[Data items]
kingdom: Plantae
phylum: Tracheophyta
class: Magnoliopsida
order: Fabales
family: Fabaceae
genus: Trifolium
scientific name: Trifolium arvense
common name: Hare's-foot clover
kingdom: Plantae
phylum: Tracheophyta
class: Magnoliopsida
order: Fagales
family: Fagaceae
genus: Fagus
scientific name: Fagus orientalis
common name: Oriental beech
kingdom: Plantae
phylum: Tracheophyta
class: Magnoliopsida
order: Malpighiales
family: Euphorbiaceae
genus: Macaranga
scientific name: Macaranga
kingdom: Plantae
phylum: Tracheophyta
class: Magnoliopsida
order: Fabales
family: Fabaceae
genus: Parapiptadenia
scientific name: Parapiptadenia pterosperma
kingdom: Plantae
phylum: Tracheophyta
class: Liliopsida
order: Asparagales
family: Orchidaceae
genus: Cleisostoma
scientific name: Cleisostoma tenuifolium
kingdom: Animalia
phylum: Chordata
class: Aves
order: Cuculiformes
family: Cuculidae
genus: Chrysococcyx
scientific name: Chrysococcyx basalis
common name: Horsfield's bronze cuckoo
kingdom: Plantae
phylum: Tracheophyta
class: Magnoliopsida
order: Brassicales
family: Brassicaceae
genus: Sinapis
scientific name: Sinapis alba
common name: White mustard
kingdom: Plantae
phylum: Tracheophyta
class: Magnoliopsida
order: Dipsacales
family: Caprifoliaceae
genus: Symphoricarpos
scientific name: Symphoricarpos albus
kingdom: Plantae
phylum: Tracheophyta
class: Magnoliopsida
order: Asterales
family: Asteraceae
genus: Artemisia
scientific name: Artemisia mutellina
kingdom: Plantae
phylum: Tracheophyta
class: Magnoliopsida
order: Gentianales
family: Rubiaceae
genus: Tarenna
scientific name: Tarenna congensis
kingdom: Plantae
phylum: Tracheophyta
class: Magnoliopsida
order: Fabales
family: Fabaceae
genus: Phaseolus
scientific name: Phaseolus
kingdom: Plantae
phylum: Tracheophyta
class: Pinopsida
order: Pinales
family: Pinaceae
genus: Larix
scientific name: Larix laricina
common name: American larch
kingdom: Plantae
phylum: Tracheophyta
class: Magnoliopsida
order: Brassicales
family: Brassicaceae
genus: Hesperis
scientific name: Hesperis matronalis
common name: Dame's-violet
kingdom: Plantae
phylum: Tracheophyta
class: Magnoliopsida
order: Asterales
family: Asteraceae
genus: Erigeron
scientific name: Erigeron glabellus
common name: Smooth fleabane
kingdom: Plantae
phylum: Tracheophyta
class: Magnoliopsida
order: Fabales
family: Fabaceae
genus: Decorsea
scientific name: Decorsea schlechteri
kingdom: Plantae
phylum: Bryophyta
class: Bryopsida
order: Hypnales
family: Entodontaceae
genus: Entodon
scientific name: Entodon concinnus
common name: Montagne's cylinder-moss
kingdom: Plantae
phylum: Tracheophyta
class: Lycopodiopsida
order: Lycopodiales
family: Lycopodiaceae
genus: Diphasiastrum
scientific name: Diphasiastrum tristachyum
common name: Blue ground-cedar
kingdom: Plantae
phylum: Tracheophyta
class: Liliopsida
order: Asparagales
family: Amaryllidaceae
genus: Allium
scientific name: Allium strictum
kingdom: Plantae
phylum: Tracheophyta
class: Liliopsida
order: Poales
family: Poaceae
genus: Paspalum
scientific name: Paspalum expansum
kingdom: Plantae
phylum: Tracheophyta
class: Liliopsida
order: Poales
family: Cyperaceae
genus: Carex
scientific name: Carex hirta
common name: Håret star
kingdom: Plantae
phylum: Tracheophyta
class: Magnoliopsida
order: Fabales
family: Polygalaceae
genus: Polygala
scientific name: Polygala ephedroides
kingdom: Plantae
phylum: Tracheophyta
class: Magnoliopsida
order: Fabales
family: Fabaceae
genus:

● **Direction**
Can you give back every line of the listing above, word for word and unchanged?

● **Reply to the exercise**
kingdom: Plantae
phylum: Tracheophyta
class: Magnoliopsida
order: Fabales
family: Fabaceae
genus: Trifolium
scientific name: Trifolium arvense
common name: Hare's-foot clover
kingdom: Plantae
phylum: Tracheophyta
class: Magnoliopsida
order: Fagales
family: Fagaceae
genus: Fagus
scientific name: Fagus orientalis
common name: Oriental beech
kingdom: Plantae
phylum: Tracheophyta
class: Magnoliopsida
order: Malpighiales
family: Euphorbiaceae
genus: Macaranga
scientific name: Macaranga
kingdom: Plantae
phylum: Tracheophyta
class: Magnoliopsida
order: Fabales
family: Fabaceae
genus: Parapiptadenia
scientific name: Parapiptadenia pterosperma
kingdom: Plantae
phylum: Tracheophyta
class: Liliopsida
order: Asparagales
family: Orchidaceae
genus: Cleisostoma
scientific name: Cleisostoma tenuifolium
kingdom: Animalia
phylum: Chordata
class: Aves
order: Cuculiformes
family: Cuculidae
genus: Chrysococcyx
scientific name: Chrysococcyx basalis
common name: Horsfield's bronze cuckoo
kingdom: Plantae
phylum: Tracheophyta
class: Magnoliopsida
order: Brassicales
family: Brassicaceae
genus: Sinapis
scientific name: Sinapis alba
common name: White mustard
kingdom: Plantae
phylum: Tracheophyta
class: Magnoliopsida
order: Dipsacales
family: Caprifoliaceae
genus: Symphoricarpos
scientific name: Symphoricarpos albus
kingdom: Plantae
phylum: Tracheophyta
class: Magnoliopsida
order: Asterales
family: Asteraceae
genus: Artemisia
scientific name: Artemisia mutellina
kingdom: Plantae
phylum: Tracheophyta
class: Magnoliopsida
order: Gentianales
family: Rubiaceae
genus: Tarenna
scientific name: Tarenna congensis
kingdom: Plantae
phylum: Tracheophyta
class: Magnoliopsida
order: Fabales
family: Fabaceae
genus: Phaseolus
scientific name: Phaseolus
kingdom: Plantae
phylum: Tracheophyta
class: Pinopsida
order: Pinales
family: Pinaceae
genus: Larix
scientific name: Larix laricina
common name: American larch
kingdom: Plantae
phylum: Tracheophyta
class: Magnoliopsida
order: Brassicales
family: Brassicaceae
genus: Hesperis
scientific name: Hesperis matronalis
common name: Dame's-violet
kingdom: Plantae
phylum: Tracheophyta
class: Magnoliopsida
order: Asterales
family: Asteraceae
genus: Erigeron
scientific name: Erigeron glabellus
common name: Smooth fleabane
kingdom: Plantae
phylum: Tracheophyta
class: Magnoliopsida
order: Fabales
family: Fabaceae
genus: Decorsea
scientific name: Decorsea schlechteri
kingdom: Plantae
phylum: Bryophyta
class: Bryopsida
order: Hypnales
family: Entodontaceae
genus: Entodon
scientific name: Entodon concinnus
common name: Montagne's cylinder-moss
kingdom: Plantae
phylum: Tracheophyta
class: Lycopodiopsida
order: Lycopodiales
family: Lycopodiaceae
genus: Diphasiastrum
scientific name: Diphasiastrum tristachyum
common name: Blue ground-cedar
kingdom: Plantae
phylum: Tracheophyta
class: Liliopsida
order: Asparagales
family: Amaryllidaceae
genus: Allium
scientific name: Allium strictum
kingdom: Plantae
phylum: Tracheophyta
class: Liliopsida
order: Poales
family: Poaceae
genus: Paspalum
scientific name: Paspalum expansum
kingdom: Plantae
phylum: Tracheophyta
class: Liliopsida
order: Poales
family: Cyperaceae
genus: Carex
scientific name: Carex hirta
common name: Håret star
kingdom: Plantae
phylum: Tracheophyta
class: Magnoliopsida
order: Fabales
family: Polygalaceae
genus: Polygala
scientific name: Polygala ephedroides
kingdom: Plantae
phylum: Tracheophyta
class: Magnoliopsida
order: Fabales
family: Fabaceae
genus:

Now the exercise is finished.